Materials provided:
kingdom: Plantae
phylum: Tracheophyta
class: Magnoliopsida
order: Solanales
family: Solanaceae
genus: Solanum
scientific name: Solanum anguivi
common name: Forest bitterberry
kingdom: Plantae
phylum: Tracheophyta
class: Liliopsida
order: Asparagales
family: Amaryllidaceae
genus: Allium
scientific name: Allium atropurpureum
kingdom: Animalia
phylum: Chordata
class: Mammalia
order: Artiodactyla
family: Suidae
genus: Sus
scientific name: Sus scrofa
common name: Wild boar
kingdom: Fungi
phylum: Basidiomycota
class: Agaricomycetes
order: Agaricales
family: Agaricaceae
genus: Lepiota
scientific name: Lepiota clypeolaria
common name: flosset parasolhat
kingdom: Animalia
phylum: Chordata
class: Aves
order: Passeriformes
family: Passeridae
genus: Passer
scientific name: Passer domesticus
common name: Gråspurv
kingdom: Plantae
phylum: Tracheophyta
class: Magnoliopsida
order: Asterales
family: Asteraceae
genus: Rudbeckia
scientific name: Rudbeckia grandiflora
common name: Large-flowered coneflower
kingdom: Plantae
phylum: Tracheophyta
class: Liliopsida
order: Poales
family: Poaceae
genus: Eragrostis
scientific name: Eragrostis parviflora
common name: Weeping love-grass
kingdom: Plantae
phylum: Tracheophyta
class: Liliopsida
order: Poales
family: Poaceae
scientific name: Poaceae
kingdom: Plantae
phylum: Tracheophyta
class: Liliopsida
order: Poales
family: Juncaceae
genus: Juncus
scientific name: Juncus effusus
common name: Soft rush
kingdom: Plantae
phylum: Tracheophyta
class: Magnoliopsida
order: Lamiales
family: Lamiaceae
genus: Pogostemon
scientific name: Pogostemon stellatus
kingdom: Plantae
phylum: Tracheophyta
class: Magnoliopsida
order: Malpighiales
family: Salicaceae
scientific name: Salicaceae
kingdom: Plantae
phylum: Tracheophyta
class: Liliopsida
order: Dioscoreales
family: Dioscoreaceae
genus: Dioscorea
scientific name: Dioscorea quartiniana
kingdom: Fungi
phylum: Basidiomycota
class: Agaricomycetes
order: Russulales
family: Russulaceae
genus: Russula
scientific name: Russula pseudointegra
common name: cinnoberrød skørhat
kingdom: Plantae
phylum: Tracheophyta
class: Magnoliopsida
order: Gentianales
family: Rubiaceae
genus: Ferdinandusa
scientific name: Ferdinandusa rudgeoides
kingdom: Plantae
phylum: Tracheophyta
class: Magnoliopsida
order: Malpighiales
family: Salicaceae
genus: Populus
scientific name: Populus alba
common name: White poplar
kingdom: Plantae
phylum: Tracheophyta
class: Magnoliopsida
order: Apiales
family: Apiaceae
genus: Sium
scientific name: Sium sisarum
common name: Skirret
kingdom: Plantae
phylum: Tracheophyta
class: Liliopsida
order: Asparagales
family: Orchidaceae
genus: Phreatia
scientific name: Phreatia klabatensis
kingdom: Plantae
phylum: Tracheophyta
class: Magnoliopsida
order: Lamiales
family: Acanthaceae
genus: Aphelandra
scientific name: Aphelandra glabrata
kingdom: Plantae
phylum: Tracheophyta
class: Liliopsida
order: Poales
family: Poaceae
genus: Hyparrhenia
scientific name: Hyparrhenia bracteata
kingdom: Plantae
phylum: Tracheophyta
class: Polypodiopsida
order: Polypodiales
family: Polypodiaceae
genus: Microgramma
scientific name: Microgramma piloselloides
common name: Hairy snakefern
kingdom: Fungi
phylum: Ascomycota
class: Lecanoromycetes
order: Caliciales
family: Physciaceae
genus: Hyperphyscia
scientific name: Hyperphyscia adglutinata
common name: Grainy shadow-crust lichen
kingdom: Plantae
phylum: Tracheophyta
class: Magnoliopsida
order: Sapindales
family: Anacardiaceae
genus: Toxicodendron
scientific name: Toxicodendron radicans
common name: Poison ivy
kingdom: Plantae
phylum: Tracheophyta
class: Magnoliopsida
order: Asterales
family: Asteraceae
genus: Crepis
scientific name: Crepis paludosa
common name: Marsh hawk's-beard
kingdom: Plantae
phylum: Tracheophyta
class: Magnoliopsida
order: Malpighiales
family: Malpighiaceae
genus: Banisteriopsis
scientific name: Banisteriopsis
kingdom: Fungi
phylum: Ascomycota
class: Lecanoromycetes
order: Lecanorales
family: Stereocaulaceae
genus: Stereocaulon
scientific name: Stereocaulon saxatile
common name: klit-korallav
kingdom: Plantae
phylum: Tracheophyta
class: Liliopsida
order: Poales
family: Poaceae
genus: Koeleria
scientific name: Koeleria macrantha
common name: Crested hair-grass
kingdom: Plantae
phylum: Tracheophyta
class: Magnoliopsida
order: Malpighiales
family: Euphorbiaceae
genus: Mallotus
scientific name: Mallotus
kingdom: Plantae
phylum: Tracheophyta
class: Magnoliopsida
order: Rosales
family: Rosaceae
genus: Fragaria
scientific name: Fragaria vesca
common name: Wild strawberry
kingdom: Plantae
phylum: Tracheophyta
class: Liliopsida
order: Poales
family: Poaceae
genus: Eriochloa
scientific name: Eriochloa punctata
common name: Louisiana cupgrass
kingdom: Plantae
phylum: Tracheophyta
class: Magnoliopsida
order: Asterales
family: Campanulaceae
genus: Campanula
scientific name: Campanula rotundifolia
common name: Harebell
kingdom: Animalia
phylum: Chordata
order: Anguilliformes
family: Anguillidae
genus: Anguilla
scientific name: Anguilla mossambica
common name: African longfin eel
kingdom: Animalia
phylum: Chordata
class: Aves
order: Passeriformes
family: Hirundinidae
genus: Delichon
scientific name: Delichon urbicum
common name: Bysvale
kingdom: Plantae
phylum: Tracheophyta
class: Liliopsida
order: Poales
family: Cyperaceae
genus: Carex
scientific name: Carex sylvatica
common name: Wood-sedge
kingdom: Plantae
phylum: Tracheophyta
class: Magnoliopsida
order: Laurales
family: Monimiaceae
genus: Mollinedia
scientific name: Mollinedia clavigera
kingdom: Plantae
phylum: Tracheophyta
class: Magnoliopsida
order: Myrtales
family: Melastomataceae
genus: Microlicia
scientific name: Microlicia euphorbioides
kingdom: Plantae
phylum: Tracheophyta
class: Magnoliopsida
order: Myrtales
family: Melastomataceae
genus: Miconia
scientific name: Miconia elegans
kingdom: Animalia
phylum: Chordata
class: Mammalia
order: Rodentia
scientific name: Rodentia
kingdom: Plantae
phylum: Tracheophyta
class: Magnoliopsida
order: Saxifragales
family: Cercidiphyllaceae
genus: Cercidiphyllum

Exercise details: Reproduce the part of the listing that opens with the line containing "common name: Weeping love-grass" and closes with the line containing "family: Orchidaceae", swapping "common name" for "vernacular name" and leaving everything else untouched. Give only those lines.

Solution for this problem:
vernacular name: Weeping love-grass
kingdom: Plantae
phylum: Tracheophyta
class: Liliopsida
order: Poales
family: Poaceae
scientific name: Poaceae
kingdom: Plantae
phylum: Tracheophyta
class: Liliopsida
order: Poales
family: Juncaceae
genus: Juncus
scientific name: Juncus effusus
vernacular name: Soft rush
kingdom: Plantae
phylum: Tracheophyta
class: Magnoliopsida
order: Lamiales
family: Lamiaceae
genus: Pogostemon
scientific name: Pogostemon stellatus
kingdom: Plantae
phylum: Tracheophyta
class: Magnoliopsida
order: Malpighiales
family: Salicaceae
scientific name: Salicaceae
kingdom: Plantae
phylum: Tracheophyta
class: Liliopsida
order: Dioscoreales
family: Dioscoreaceae
genus: Dioscorea
scientific name: Dioscorea quartiniana
kingdom: Fungi
phylum: Basidiomycota
class: Agaricomycetes
order: Russulales
family: Russulaceae
genus: Russula
scientific name: Russula pseudointegra
vernacular name: cinnoberrød skørhat
kingdom: Plantae
phylum: Tracheophyta
class: Magnoliopsida
order: Gentianales
family: Rubiaceae
genus: Ferdinandusa
scientific name: Ferdinandusa rudgeoides
kingdom: Plantae
phylum: Tracheophyta
class: Magnoliopsida
order: Malpighiales
family: Salicaceae
genus: Populus
scientific name: Populus alba
vernacular name: White poplar
kingdom: Plantae
phylum: Tracheophyta
class: Magnoliopsida
order: Apiales
family: Apiaceae
genus: Sium
scientific name: Sium sisarum
vernacular name: Skirret
kingdom: Plantae
phylum: Tracheophyta
class: Liliopsida
order: Asparagales
family: Orchidaceae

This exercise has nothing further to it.